What to produce:
Reproduce every line of the entries below, unchanged and in the same order.

The records:
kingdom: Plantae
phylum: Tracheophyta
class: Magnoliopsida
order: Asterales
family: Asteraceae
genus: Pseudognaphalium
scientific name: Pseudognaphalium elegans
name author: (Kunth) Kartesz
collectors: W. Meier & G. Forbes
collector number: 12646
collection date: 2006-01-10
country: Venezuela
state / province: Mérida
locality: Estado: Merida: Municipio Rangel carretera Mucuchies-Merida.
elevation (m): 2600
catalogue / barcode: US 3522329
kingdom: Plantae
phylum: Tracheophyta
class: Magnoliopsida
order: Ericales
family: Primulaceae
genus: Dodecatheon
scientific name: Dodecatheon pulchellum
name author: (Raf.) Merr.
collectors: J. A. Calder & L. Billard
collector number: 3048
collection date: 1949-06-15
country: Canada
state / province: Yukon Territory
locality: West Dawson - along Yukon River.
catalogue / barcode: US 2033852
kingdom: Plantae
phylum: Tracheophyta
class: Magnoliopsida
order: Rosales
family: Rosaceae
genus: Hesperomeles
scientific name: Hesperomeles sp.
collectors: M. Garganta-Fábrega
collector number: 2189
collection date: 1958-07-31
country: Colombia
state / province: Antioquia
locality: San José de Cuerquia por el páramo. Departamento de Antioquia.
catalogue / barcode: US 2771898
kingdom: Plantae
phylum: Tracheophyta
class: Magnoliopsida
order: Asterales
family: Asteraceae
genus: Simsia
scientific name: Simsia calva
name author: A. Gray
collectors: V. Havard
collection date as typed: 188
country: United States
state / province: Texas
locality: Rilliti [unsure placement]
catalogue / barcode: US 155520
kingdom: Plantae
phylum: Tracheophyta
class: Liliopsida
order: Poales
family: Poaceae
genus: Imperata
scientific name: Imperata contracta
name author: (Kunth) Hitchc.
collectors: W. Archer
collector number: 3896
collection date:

Solution to the problem:
kingdom: Plantae
phylum: Tracheophyta
class: Magnoliopsida
order: Asterales
family: Asteraceae
genus: Pseudognaphalium
scientific name: Pseudognaphalium elegans
name author: (Kunth) Kartesz
collectors: W. Meier & G. Forbes
collector number: 12646
collection date: 2006-01-10
country: Venezuela
state / province: Mérida
locality: Estado: Merida: Municipio Rangel carretera Mucuchies-Merida.
elevation (m): 2600
catalogue / barcode: US 3522329
kingdom: Plantae
phylum: Tracheophyta
class: Magnoliopsida
order: Ericales
family: Primulaceae
genus: Dodecatheon
scientific name: Dodecatheon pulchellum
name author: (Raf.) Merr.
collectors: J. A. Calder & L. Billard
collector number: 3048
collection date: 1949-06-15
country: Canada
state / province: Yukon Territory
locality: West Dawson - along Yukon River.
catalogue / barcode: US 2033852
kingdom: Plantae
phylum: Tracheophyta
class: Magnoliopsida
order: Rosales
family: Rosaceae
genus: Hesperomeles
scientific name: Hesperomeles sp.
collectors: M. Garganta-Fábrega
collector number: 2189
collection date: 1958-07-31
country: Colombia
state / province: Antioquia
locality: San José de Cuerquia por el páramo. Departamento de Antioquia.
catalogue / barcode: US 2771898
kingdom: Plantae
phylum: Tracheophyta
class: Magnoliopsida
order: Asterales
family: Asteraceae
genus: Simsia
scientific name: Simsia calva
name author: A. Gray
collectors: V. Havard
collection date as typed: 188
country: United States
state / province: Texas
locality: Rilliti [unsure placement]
catalogue / barcode: US 155520
kingdom: Plantae
phylum: Tracheophyta
class: Liliopsida
order: Poales
family: Poaceae
genus: Imperata
scientific name: Imperata contracta
name author: (Kunth) Hitchc.
collectors: W. Archer
collector number: 3896
collection date:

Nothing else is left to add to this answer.